• Data:
Start of Block

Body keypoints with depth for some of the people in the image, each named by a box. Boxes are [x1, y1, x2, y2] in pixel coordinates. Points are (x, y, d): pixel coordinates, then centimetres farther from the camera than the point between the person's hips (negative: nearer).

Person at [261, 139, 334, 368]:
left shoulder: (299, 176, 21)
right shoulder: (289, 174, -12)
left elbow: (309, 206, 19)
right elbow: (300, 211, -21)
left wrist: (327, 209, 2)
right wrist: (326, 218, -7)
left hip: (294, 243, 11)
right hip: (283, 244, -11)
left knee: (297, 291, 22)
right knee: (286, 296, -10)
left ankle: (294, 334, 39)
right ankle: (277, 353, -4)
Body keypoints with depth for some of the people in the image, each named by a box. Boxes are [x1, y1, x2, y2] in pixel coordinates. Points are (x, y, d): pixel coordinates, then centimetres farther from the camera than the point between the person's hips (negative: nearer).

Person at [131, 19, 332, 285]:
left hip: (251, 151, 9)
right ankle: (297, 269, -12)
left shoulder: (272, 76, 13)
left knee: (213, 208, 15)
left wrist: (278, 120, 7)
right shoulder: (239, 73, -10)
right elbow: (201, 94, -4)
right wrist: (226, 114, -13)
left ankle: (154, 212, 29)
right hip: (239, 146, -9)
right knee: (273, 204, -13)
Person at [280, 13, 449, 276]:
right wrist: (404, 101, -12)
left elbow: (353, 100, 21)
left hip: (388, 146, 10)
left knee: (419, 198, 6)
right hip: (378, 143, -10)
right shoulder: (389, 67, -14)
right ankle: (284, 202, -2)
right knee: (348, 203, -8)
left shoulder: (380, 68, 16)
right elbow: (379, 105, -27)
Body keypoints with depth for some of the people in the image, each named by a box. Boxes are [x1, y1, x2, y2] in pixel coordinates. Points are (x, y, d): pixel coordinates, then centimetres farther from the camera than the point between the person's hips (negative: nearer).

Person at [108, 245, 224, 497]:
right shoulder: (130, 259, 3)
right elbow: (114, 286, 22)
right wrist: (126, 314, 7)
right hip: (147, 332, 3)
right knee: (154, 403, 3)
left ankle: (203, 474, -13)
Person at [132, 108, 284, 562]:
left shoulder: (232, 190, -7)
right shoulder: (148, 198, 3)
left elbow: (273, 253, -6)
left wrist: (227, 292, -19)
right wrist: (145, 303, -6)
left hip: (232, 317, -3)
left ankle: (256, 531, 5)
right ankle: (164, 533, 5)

End of Block
Start of Block

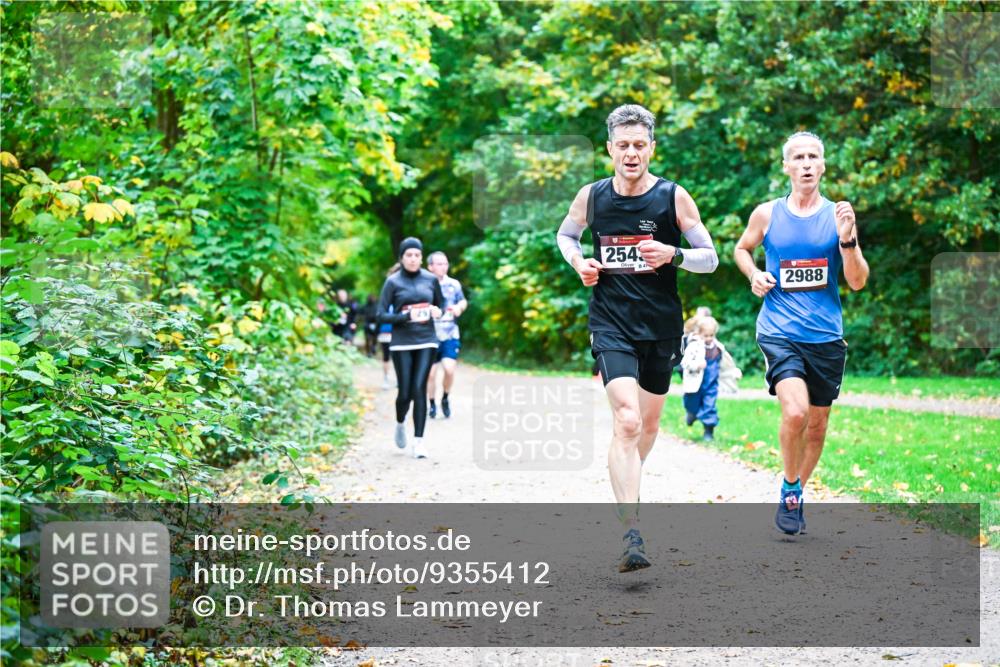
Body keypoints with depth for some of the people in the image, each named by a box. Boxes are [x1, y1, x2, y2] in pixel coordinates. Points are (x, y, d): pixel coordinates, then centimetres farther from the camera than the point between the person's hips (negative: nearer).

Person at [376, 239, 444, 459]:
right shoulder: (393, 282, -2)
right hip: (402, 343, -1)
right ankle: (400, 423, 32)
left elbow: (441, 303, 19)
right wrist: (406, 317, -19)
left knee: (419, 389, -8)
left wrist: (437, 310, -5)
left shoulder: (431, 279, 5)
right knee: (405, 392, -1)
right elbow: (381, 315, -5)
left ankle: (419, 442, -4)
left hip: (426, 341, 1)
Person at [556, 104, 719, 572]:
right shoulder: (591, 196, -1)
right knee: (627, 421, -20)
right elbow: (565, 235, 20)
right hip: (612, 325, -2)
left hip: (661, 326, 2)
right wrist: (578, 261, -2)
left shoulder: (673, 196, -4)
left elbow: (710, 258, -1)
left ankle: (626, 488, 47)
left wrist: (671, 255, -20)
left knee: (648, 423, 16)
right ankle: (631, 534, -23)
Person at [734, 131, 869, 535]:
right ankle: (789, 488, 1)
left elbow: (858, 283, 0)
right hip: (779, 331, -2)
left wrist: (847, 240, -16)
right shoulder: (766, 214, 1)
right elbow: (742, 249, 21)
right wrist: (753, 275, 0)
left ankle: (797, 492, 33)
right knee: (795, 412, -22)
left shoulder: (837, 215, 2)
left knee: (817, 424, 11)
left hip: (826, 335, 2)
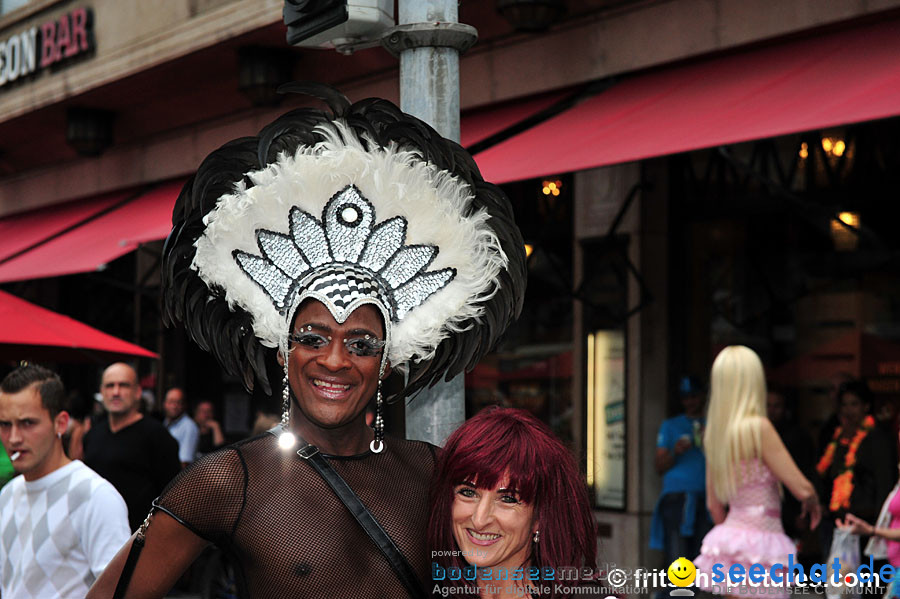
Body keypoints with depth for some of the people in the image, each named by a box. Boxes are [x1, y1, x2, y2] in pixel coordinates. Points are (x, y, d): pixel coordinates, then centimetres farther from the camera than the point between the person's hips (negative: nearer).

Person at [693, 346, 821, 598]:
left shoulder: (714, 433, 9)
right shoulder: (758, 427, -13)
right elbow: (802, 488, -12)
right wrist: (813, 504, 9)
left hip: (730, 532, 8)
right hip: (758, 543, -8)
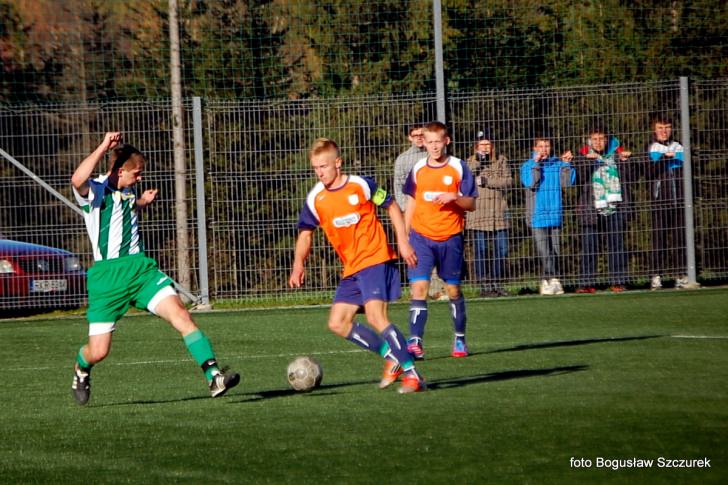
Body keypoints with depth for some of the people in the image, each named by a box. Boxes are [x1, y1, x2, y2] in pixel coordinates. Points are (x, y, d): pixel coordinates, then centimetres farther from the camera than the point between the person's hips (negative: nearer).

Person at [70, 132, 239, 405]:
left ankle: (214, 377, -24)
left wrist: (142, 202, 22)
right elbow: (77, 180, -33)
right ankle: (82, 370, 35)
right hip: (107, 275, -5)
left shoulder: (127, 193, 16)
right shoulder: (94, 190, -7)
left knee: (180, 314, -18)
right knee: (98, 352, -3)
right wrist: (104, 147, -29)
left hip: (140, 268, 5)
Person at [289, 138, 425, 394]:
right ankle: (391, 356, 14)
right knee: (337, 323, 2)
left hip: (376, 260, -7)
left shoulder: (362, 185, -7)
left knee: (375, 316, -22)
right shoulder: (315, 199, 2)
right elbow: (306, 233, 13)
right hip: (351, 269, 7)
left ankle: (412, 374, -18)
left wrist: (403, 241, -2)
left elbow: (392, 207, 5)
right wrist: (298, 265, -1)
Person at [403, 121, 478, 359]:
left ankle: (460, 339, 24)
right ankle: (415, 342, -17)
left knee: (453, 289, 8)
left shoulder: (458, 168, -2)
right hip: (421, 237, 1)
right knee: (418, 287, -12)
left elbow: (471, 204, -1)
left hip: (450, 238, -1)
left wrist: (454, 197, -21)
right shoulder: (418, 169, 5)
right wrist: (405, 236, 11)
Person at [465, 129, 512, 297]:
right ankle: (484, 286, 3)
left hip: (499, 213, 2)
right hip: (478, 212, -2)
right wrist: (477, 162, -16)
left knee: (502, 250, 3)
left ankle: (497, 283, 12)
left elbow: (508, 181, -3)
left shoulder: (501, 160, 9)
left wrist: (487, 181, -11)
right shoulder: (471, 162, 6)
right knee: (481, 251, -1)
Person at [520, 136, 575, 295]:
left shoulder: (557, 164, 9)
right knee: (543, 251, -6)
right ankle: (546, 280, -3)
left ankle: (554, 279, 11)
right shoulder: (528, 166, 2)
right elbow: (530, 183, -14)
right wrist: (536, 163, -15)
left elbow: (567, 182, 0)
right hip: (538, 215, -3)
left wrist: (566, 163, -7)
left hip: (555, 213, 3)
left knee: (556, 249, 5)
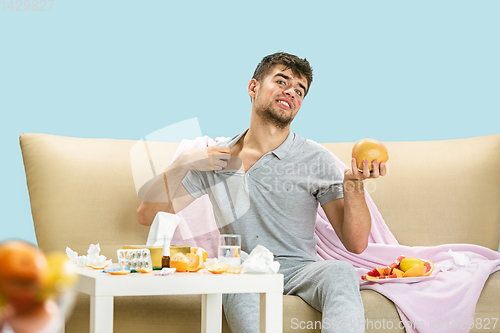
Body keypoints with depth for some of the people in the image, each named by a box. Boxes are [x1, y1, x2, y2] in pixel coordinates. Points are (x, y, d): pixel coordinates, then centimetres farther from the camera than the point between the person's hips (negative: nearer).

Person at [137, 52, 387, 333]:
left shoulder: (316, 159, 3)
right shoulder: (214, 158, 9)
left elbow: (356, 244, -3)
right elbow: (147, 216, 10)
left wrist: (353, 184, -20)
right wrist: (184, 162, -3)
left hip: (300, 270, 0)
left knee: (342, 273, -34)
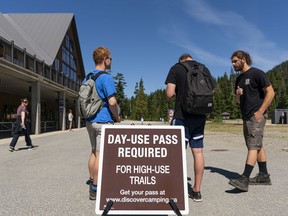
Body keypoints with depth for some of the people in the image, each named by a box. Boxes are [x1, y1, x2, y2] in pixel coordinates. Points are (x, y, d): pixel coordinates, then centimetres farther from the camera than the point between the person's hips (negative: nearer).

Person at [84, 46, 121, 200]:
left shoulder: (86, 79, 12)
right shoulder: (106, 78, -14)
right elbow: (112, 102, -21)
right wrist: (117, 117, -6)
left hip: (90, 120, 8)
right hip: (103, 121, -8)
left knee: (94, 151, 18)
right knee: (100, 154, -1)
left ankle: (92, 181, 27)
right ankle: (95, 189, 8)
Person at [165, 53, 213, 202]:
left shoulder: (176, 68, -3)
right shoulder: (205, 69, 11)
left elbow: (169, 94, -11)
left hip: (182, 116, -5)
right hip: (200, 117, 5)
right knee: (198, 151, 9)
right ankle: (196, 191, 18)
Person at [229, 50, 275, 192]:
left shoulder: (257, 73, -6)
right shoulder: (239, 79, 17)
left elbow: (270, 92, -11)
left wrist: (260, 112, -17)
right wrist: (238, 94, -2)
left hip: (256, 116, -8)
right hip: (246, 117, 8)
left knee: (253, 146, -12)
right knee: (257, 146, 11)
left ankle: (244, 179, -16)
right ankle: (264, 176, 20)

End of Block

• Directions for this task:
With the pictures removed from your copy, retype the lines above from the one that contains "right wrist: (813, 504, 9)" through the one that contains "right ankle: (546, 280, -3)", exactly.

• Answer box:
right wrist: (813, 504, 9)
left hip: (730, 532, 8)
right hip: (758, 543, -8)
Body keypoints with depth for some of the people in the image, each named by a box. Boxes are [x1, y1, x2, y2] in pixel coordinates. Points are (x, y, d): pixel coordinates, then centimetres farther from the camera than the point between the person's hips (negative: nearer).

Person at [70, 132, 239, 405]:
left ankle: (214, 377, -24)
left wrist: (142, 202, 22)
right elbow: (77, 180, -33)
right ankle: (82, 370, 35)
right hip: (107, 275, -5)
left shoulder: (127, 193, 16)
right shoulder: (94, 190, -7)
left knee: (180, 314, -18)
right knee: (98, 352, -3)
right wrist: (104, 147, -29)
left hip: (140, 268, 5)
Person at [289, 138, 425, 394]:
right ankle: (391, 356, 14)
right knee: (337, 323, 2)
left hip: (376, 260, -7)
left shoulder: (362, 185, -7)
left knee: (375, 316, -22)
right shoulder: (315, 199, 2)
right elbow: (306, 233, 13)
right hip: (351, 269, 7)
left ankle: (412, 374, -18)
left wrist: (403, 241, -2)
left elbow: (392, 207, 5)
right wrist: (298, 265, -1)
Person at [403, 121, 478, 359]:
left ankle: (460, 339, 24)
right ankle: (415, 342, -17)
left knee: (453, 289, 8)
left shoulder: (458, 168, -2)
right hip: (421, 237, 1)
right knee: (418, 287, -12)
left elbow: (471, 204, -1)
left hip: (450, 238, -1)
left wrist: (454, 197, -21)
right shoulder: (418, 169, 5)
right wrist: (405, 236, 11)
Person at [465, 129, 512, 297]:
right ankle: (484, 286, 3)
left hip: (499, 213, 2)
right hip: (478, 212, -2)
right wrist: (477, 162, -16)
left knee: (502, 250, 3)
left ankle: (497, 283, 12)
left elbow: (508, 181, -3)
left shoulder: (501, 160, 9)
left wrist: (487, 181, -11)
right shoulder: (471, 162, 6)
right knee: (481, 251, -1)
Person at [520, 136, 575, 295]:
left shoulder: (557, 164, 9)
right knee: (543, 251, -6)
right ankle: (546, 280, -3)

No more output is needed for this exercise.